Portugal is a country filled with traditions, some of which remain virtually unchanged throughout the years. Thanks to its strong Catholic roots, it’s not surprising that many religious celebrations take place every year from the north to the south of Portugal. Among these celebrations is Easter, a time when devout Catholics all over the world celebrate the death and resurrection of Jesus Christ. Since the beginning of Christianity, Easter has acquired a new meaning, representing the passage from death to life through Jesus and the passage to a new life for Christians, freed from sin thanks to Jesus’ sacrifice. For this reason, the Christian Easter is called the Easter of resurrection, while the Jewish Easter is the Easter of liberation. Whether in urban or rural areas, this period is highlighted by public and private celebrations that simultaneously commemorate the arrival of spring. Between the official religious celebrations and theatrical performances, there are also various traditions and customs, as well as gastronomic delicacies enjoyed at home and family gatherings.

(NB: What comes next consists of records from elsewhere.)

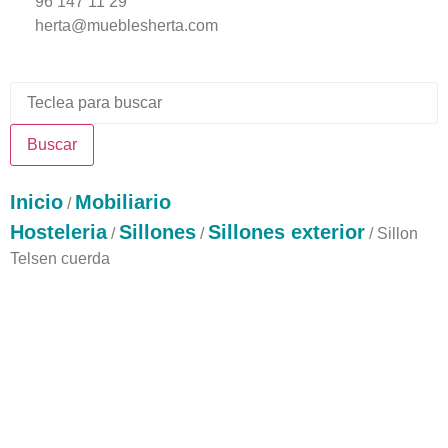
96 147 11 29
herta@mueblesherta.com
Buscar
Inicio
Mobiliario
/
Hosteleria
Sillones
Sillones exterior
/
/
/ Sillon
Telsen cuerda
Sillon Telsen cuerda gris aluminio antracita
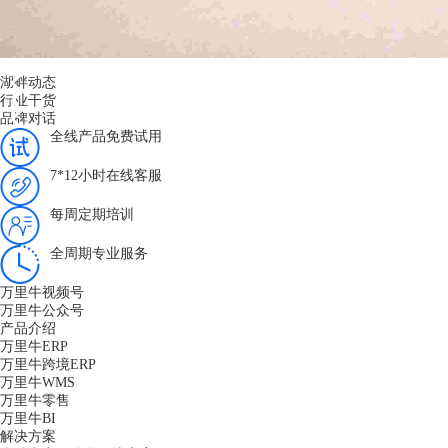
湖畔动态
行业干货
品牌对话
全线产品免费试用
7*12小时在线客服
每周定期培训
全周期专业服务
万里牛视频号
万里牛公众号
产品介绍
万里牛ERP
万里牛跨境ERP
万里牛WMS
万里牛零售
万里牛BI
解决方案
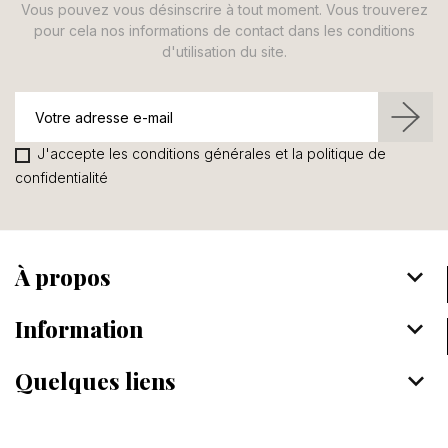
Vous pouvez vous désinscrire à tout moment. Vous trouverez
pour cela nos informations de contact dans les conditions
d'utilisation du site.
J'accepte les conditions générales et la politique de
confidentialité
À propos
keyboard_arrow_down
Information
keyboard_arrow_down
Quelques liens
keyboard_arrow_down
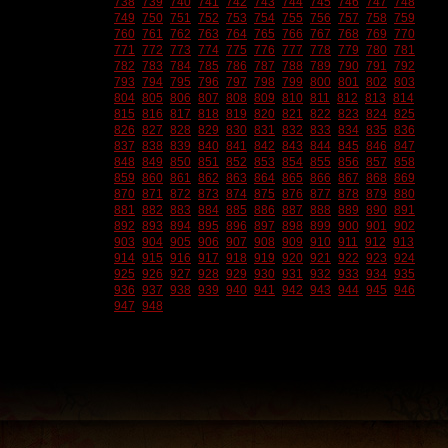
738
739
740
741
742
743
744
745
746
747
748
749
750
751
752
753
754
755
756
757
758
759
760
761
762
763
764
765
766
767
768
769
770
771
772
773
774
775
776
777
778
779
780
781
782
783
784
785
786
787
788
789
790
791
792
793
794
795
796
797
798
799
800
801
802
803
804
805
806
807
808
809
810
811
812
813
814
815
816
817
818
819
820
821
822
823
824
825
826
827
828
829
830
831
832
833
834
835
836
837
838
839
840
841
842
843
844
845
846
847
848
849
850
851
852
853
854
855
856
857
858
859
860
861
862
863
864
865
866
867
868
869
870
871
872
873
874
875
876
877
878
879
880
881
882
883
884
885
886
887
888
889
890
891
892
893
894
895
896
897
898
899
900
901
902
903
904
905
906
907
908
909
910
911
912
913
914
915
916
917
918
919
920
921
922
923
924
925
926
927
928
929
930
931
932
933
934
935
936
937
938
939
940
941
942
943
944
945
946
947
948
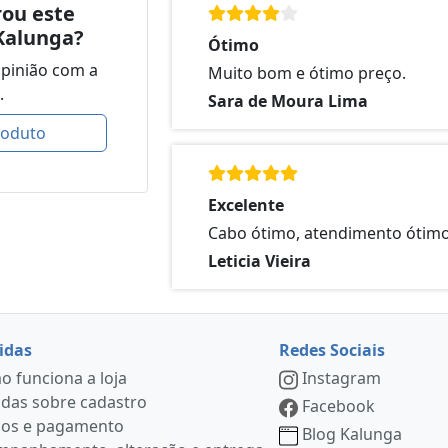
ou este
Kalunga?
Ótimo
opinião com a
Muito bom e ótimo preço.
.
Sara de Moura Lima
roduto
Excelente
Cabo ótimo, atendimento ótim
Leticia Vieira
idas
Redes Sociais
 funciona a loja
Instagram
das sobre cadastro
Facebook
ços e pagamento
Blog Kalunga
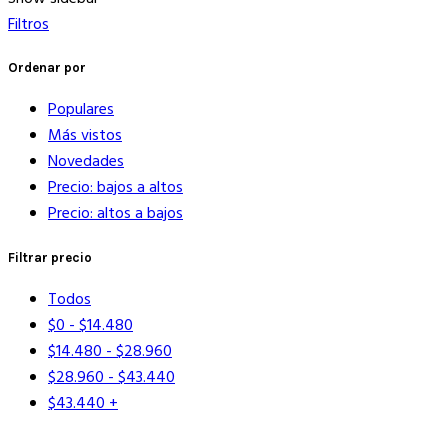
popularidad
Filtros
Ordenar por
Populares
Más vistos
Novedades
Precio: bajos a altos
Precio: altos a bajos
Filtrar precio
Todos
$
0
-
$
14.480
$
14.480
-
$
28.960
$
28.960
-
$
43.440
$
43.440
+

Majestic church of Bom Jesus do Monte in Braga, with iconic staircase adorned with biblical statues

Details of Bom Jesus do Monte’s staircase, each statue depicting a chapter of biblical history

One of the most significant traditions associated with this time of year is Lent, a 40-day period that begins on Ash Wednesday and ends on Holy Saturday. It is a period of reflection, meditation, and spirituality, which ends with Holy Week. There are also several other traditions associated with Easter, such as Palm Sunday, when we reflect on the last moments of Jesus Christ’s life, Holy Thursday, when we commemorate the Lord’s Supper in the Upper Room, and Good Friday, when we reflect on Jesus’ death and the price of salvation, with the Easter period ending on Resurrection Sunday or Easter Sunday. There’s also an event that many people look forward to throughout the year, which is the opening of the door of the compasses. This practice consists of visiting friends’ and neighbors’ houses with a cross and a picture of the risen Christ, followed by a group of acolytes who recite parts of the Bible. When they arrive at a house, the members of the compasses say a short prayer and, in return, are invited to taste some of the food or wine.

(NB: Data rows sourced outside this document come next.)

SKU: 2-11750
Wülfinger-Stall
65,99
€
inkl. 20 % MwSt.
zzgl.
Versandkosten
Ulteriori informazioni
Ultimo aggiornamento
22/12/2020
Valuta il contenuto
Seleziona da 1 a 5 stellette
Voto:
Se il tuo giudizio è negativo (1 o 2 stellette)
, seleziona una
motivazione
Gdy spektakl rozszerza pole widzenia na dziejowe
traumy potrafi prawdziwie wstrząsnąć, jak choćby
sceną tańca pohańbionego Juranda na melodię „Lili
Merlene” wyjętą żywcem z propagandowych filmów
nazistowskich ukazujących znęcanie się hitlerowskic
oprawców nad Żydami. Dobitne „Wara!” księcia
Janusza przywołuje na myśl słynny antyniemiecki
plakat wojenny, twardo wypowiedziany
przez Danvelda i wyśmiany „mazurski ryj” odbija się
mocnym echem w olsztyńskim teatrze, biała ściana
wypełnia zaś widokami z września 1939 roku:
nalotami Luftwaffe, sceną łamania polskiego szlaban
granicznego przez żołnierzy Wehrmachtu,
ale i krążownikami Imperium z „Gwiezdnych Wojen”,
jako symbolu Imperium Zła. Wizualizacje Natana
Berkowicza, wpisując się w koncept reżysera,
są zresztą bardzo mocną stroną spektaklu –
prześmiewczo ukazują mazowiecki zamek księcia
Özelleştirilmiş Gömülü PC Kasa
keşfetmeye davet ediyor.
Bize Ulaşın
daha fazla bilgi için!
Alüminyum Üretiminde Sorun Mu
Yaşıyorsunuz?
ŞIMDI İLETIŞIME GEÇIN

It’s impossible to mention Easter without mentioning its typical gastronomy. Let’s then start with Easter sweets. This is the time of year when sweets are a typical feature on every family’s table, from chocolate eggs (a special feature associated with Easter is Easter eggs, which represent rebirth, resurrection, and life), to Easter cake, often decorated with Easter motifs such as crosses, lambs, or colored eggs, to Easter folar, filled with hard-boiled eggs. All these sweets vary greatly depending on the area or region you are in. As far as savory dishes or main courses go, you’ll often find roast lamb, codfish (the famous Bacalhau à Brás or Bacalhau com Broa), duck rice (Arroz de Pato), and the Easter meat folar stuffed with pork, ham, and chorizo sausage.

One of the best places to immerse yourself in and experience Holy Week is Braga. Here, the Easter tradition is very old, and during this time, you can look forward to wonderful processions and celebrations. Religion is intrinsically linked to the history of this city, which is fertile in churches and other monuments linked to worship, such as the Sanctuary of Bom Jesus do Monte, known for its basilica and famous staircases where the stations of the Way of the Cross are located, the Sanctuary of Nossa Senhora do Sameiro, the second largest Marian Sanctuary in Portugal, the Cathedral of Braga (Sé de Braga), the oldest in Portugal, and all the countless churches that celebrate this moment with great enthusiasm.